July 5th, 2007 at 8:05 am
I’m honored to be mentioned on your blog, J.D.! It was some of your articles that really inspired me to get out of debt in the first place. From reading your blog and other PF blogs, I learned how and why I should turn my financial life around. Thank you for the mention, and keep up the inspirational messages.
July 5th, 2007 at 11:10 am
If consumers stop spending money they don’t have, obviously it will impact the economy in the short term. But the thing is, spending money you don’t have and going deeper and deeper into debt is not a viable course of action long term. At some point you have to pay back the money you borrowed (unless you’re the government), and the deeper you are in debt the harder it’ll be to pay back.

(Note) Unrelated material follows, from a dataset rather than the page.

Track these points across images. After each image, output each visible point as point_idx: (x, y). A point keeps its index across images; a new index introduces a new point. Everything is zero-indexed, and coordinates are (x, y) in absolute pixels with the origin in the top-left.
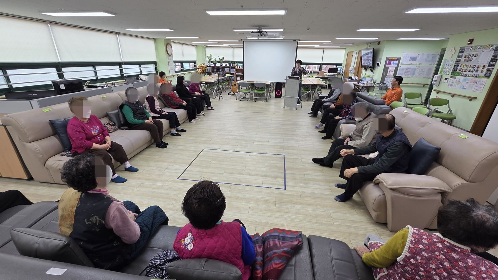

The economy is basically a mirror of the housing bubble. Prices were driven up artificially by looser and looser lending practices, allowing people to buy a house with 10% down, and then 5%, and then 0% and finally negative amortization. If the brakes had been applied three years ago, it would’ve “negatively affected” house prices, but it would’ve prevented the even bigger mess we’re seeing now.
The negative savings rate has artificially boosted the economy for the last couple of years, allowing it to grow faster than it would’ve in a healthy state. At some point that boil needs to be lanced, and the longer the debt is allowed to build up the uglier it will be when it drains. It comes down to whether you think it’s better to have a small decline now or a bigger decline down the road. And furthermore, who cares about “the economy”? Obviously it’s better for the retailers if we all rush out and buy stuff on credit that we’ll be paying off for years to come. But it’s not good for consumers, the ones who have to pay it off. And it’s not really good for the retailers either, because the party has to end sometime.
July 5th, 2007 at 11:50 am
Don’t laugh but I joined the army to help pay off my student loans. Even though my husband stayed behind in Oregon and we payed $100-$200 a month in long distance phone calls, I was able to save thousands while staying on base without a car for two and a half years. They paid $15k of my $18k in student loans and I was easily able to pay the rest before interest kicked in.
As far as savings is concerned, I insist on always having at least $5k in savings no matter what. Without car payments, student loans, etc, it is much easier to build a savings.
One thing I’ve never figured out is why people need large houses. I’ve lived in apartments from 600 sqft to homes just over 3000 sqft. Smaller is always best! You don’t keep as much junk, you don’t need to get more furniture, and repairs cost less because there is less. With a smaller house, I think it is easier to save money, too. Just my 1 cent…
July 5th, 2007 at 4:59 pm
I honestly believe grilling saves money over indoor cooking. Maybe not in a direct cost comparison bit in energy bills. If you use your stopve and have your air on you just drastically increased your costs. Not only are you paying for gas or electricity for the over but now you air conditioning has to run for an excessively long time to re-cool your house. At this very moment I’m asking myself why my wife is cooking in the kitchen when it is 90 degrees outside.
July 6th, 2007 at 12:35 pm
I agree with the newsweek article to a degree. If spending was to go down domestically keeping all things equal abroad, yes, the economy would suffer. However, if spending was to go down domestically and China and India increased their spending to more than compensate, then no our economy would not suffer. I don’t think this should be a fear though unless Congress were to impose much stricter constraints on lenders.